Fogging eyewear is annoying and may even hinder operations to the point where you must weigh the risks and benefits of wearing both mask and goggles at the same time. Anti-fog spray, gel, or wipes might help but often don’t completely solve the problem. In some cases, the best option may be to wear a mask and goggles while engaged in direct patient care, then removing one while moving. As with everything, the mission dictates what you end up doing. For example, during a search & rescue operation on a hot, humid day, one of the authors wore a mask and clear lens glasses during direct patient care, then took off the perpetually fogged glasses while hiking about six feet away from others. On another mission, as the passenger on an ATV during a night SAR, the author reported that it seemed more important to protect their eyes from tree branches, so they lowered the mask while riding.

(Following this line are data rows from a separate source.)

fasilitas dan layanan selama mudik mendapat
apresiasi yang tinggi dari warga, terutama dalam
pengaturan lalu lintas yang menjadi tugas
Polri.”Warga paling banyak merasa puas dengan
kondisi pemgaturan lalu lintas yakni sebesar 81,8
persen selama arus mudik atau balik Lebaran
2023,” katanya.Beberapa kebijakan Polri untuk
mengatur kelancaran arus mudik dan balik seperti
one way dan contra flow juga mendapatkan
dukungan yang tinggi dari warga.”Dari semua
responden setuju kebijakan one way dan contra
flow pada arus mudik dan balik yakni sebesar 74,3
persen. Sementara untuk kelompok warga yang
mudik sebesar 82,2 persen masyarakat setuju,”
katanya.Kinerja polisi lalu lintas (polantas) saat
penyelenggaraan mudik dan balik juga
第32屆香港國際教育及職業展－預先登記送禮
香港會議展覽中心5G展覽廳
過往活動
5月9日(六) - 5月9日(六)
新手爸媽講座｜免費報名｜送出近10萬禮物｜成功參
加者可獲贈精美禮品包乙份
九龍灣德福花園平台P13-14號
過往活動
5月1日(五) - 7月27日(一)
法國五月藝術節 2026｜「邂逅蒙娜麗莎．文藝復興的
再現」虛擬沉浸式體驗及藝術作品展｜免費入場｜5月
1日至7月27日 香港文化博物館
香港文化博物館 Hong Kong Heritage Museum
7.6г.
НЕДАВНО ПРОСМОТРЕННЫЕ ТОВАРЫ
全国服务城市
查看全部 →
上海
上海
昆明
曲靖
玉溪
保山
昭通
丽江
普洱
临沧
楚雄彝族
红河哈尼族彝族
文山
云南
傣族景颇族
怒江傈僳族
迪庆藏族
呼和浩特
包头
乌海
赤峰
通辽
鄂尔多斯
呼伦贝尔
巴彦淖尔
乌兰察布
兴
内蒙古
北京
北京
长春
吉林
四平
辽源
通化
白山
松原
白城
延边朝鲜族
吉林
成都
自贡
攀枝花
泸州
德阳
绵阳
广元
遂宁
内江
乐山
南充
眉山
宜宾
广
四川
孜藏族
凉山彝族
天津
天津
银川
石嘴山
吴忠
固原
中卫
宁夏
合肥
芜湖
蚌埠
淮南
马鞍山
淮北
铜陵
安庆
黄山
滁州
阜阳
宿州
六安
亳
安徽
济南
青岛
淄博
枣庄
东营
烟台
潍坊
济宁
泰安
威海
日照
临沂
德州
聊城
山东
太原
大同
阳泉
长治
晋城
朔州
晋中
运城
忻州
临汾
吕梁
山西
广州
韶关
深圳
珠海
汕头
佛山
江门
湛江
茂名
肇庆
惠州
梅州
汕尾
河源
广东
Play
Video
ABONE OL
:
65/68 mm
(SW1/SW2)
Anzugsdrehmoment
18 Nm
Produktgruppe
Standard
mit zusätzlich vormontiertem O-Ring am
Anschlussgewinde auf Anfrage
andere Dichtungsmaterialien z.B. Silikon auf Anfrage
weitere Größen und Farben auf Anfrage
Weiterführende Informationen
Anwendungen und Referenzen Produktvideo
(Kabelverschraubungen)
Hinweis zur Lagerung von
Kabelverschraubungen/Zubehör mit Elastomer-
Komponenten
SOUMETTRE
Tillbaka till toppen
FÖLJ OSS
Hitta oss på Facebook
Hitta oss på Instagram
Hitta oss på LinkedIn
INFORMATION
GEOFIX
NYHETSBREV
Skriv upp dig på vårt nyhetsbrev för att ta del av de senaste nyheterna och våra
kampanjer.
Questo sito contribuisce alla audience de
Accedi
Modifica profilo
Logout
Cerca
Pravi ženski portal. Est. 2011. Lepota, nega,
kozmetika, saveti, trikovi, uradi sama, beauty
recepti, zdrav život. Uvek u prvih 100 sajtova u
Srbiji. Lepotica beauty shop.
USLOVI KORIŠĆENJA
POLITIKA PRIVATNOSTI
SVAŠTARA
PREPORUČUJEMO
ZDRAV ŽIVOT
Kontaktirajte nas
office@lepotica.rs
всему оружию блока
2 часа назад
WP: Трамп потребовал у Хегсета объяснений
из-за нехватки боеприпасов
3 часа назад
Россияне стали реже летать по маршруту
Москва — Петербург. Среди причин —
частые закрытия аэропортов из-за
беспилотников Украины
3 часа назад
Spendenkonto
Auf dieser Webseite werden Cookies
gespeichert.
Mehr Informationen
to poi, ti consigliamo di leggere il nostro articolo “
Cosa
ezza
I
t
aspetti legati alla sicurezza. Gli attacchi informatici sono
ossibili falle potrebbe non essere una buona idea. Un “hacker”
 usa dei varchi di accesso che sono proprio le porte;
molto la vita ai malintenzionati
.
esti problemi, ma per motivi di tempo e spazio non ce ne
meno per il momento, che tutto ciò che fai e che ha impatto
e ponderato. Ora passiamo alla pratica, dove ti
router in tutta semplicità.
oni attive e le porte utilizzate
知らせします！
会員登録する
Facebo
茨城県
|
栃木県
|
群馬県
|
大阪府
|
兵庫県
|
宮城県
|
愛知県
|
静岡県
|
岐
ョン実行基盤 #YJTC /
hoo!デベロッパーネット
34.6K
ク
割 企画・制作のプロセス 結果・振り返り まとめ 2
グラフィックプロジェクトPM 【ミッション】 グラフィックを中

A gown is simply a barrier impermeable to droplets, so is easily improvised. One park ranger we worked with had a small rain poncho packed on top of her first aid kit to use if needed. Another mountain rescue expert packed a painter’s tarp—cheap, light, and with a large surface area that packs small—as a waterproof layer to pack hypothermic patients for litter transport. This could also be repurposed as PPE. During the COVID-19 peak earlier this year, some nurses who had run out of proper PPE resorted to wearing trash bags. Finally, rain jackets could be used if necessary. Keep in mind that your shell is likely one of the more expensive items in your pack, and that you won’t want to question whether it’s contaminated once the rain starts.
How do we replicate isolation rooms? The first step is to do what we’ve known for the last 6+ months: social distancing, six feet apart or more. To apply this to a wilderness setting, let’s say you are on a SAR mission and make contact with a lost and injured hiker. Size up the scene from at least six feet away. I remember seeing a doctor stand outside a patient’s room and pronounce, “LGFD!” I looked at him questioningly and he explained, “looks good from door.” This is the “Sick or Not Sick” label we are all familiar with.
From this distance you can ask the patient the basic screening questions, “Fever, cough, shortness of breath?” and ask them to put on a mask. Avoid enclosed areas with patients who are sick. Don’t go into a shelter or tent to evaluate a patient. If there happens to be a breeze, try to position yourself upwind of the patient, especially if they have concerning symptoms (NOLS Wilderness Medicine, June 2020). Finally, if you are working in a team, assign one low-risk team member to take the lead on direct patient care.
There are some elements of PPE that can be improvised and some that we simply must bring. Our own awareness, and even simply adjusting our initial assessment position to maintain a bit more distance, can be excellent protection from COVID-19 and other infectious diseases. Ultimately what we use and when depends on the mission at hand, and the context in which we are practicing.